Extraction of transiently transformed Nicotiana benthamiana plants in methanol and yeast cultures with ethyl acetate was performed as previously described3,9. HPLC-DAD screening of yeast culture extracts and LC-MS analysis of extracts from transiently transformed Nicotiana benthamiana plants as well as synthetic adducts was performed as previously described3,10. LC-MS parameters for yeast enzyme analysis and comparison of synthetic adducts were: Agilent 1290 UHPLC with an Acquity CSHC18 column (1.7 um particle size, 150 mm × 2.1 mm) combined with a Q Exactive Plus (ThermoFisher Scientific) mass spectrometer. Solvent program: 10 min 10–70% B, 5 min 70–90% B, 1 min 90–10% B, 1 min 10% B; A: ddH2O/0.1% (v/v) FA, B: ACN/0.1%(v/v) FA; A/B: LC-MS-Grade; 0.3 ml/min, column temperature.: 40 °C. Q Exactive Plus mass spectrometer equipped with HESI-II probe. Polarity mode: Positive, Scan Mode: data-dependent MS/MS. Mass Range: 140–1200 amu for Full-MS. Ion source settings: Spray Voltage = 4.2 KV, Vaporizer = 380 °C, Ion Transfer Tube = 360 °C, S-Lens = 50%, Sheath Gas = 60, Auxiliary gas = 20, Resolution MS = 70,000 (FWHM at m/z 200), Resolution MS2 = 17,500 (FWHM at m/z 200), Stepped Collision Energy (NCE) = 20–30–40. Costunolide and parthenolide were purchased from a commercial supplier (Selleck Chemicals). The reference compound 14-hydroxycostunolide was provided by Dr. Rudi Fasan (University of Rochester). Cysteine and glutathione adducts of costunolide and 14-hydroxycostunolide were synthesized as previously described12.

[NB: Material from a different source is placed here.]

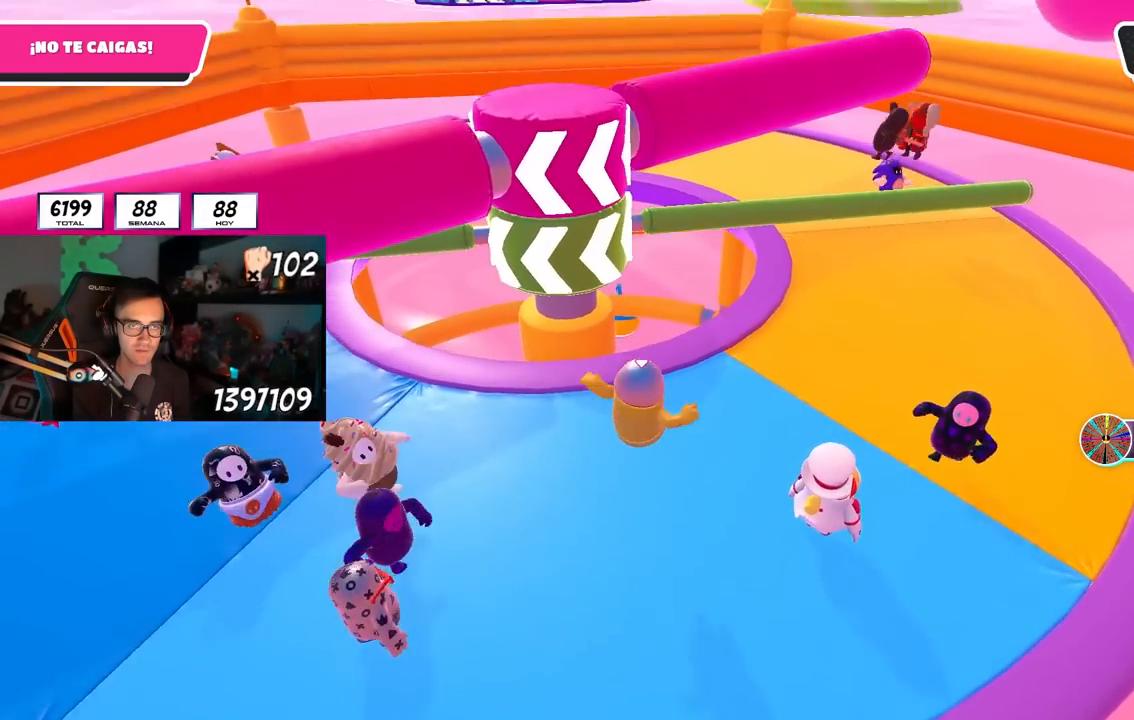
{"dt_ms": 500, "buttons": ["CROSS"], "left_stick": "up-right", "right_stick": "center", "events": [[117, "left_stick", "center"], [133, "right_stick", "down-right"], [217, "right_stick", "center"], [317, "left_stick", "up-right"], [450, "CROSS", "down"]]}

Subgenomic localization, sequence alignment and phylogeny

The subgenomic localization of cytochrome P450 enzymes was analyzed with the genome browser tool provided by the compositae genome project (www.sunflowergenome.org). Amino acid sequences of candidate genes and characterized P450 enzymes were aligned using BioEdit (Version 7.2.5, IbisBiosciences) and a phylogeny was calculated with the neighbor-joining method with 1000 bootstraps in MEGA6.